Cette musique? Du folk rock. Clairement. Deux poignées de bien belles ballades avec une douzaine d’excellents musiciens dont Jeff Smallwood, Paul Picard, Dominique Messier, Rick Hayworth… Plus Springsteen que Wilco, (Every Now and Then). Une consonance canadienne qui rappelle la précision de Blue Rodeo, le ludique de Blackie and the Rodeo Kings (So Hard to Get). Une très belle fluidité vocale, le confort de la langue maternelle et le sens de la mélodie d’un Mark Knopfler (Come With Me), des touches de brit pop à la Peter Gabriel appuyées visiblement par la présence de Tony Levin sur tout l’album (dont River So Cold). Un intimisme omniprésent et grave entre Cat Stevens et Chris Whitley (Can’t Stand This Loneliness, Kyoto)… Bref, bel album généreux où il est bien difficile de laisser de côté une de ses chansons longuement mûries.

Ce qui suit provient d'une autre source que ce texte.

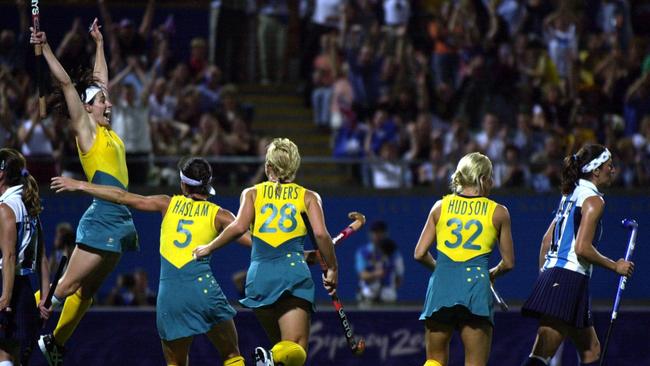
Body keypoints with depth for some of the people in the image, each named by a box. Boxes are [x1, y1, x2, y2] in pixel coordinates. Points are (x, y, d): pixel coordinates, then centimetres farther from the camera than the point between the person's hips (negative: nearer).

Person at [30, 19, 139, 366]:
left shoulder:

Probablement ce qui s’est fait de mieux ici, dans le genre…

Littéralement, Loup sans croc affrontant l’hiver (Fangless Wolf Facing Winter) est aussi un disque de douceurs un brin amères. "C’est plus accentué sur la musique et les mélodies. Même si je tiens profondément à contribuer à la francophonie, tout en gardant le profond désir de communiquer sans me sentir maladroit, en anglais on dispose de plus de liberté et de confort "musical". Les sons parlent beaucoup… Mais disons qu’on peut très bien vivre sans crocs. Sans violence, tout en faisant face. Moi, dans la vie, si je n’avais pas été musicien, je serais devenu jardinier… Un jour, peut-être… On a toujours de quoi à apprendre. Et j’aime apprendre."

Kevin Parent
Fangless Wolf Facing Winter
Audiogram

ooo

Tony Levin

"Je trippais sur la basse dans Jaune de Jean-Pierre Ferland. Quinze ans après, j’apprends que c’est lui qui l’a faite… Il est curieusement très disponible. C’est le genre de type qui permet de s’améliorer. Il comble les basses fréquences sans piler sur mon terrain… It enhances it! Au Québec, il y a évidemment de très bons musiciens, lui, il est particulièrement cool, je m’entends bien avec lui. Il est de descendance russe et possède un humour formidable."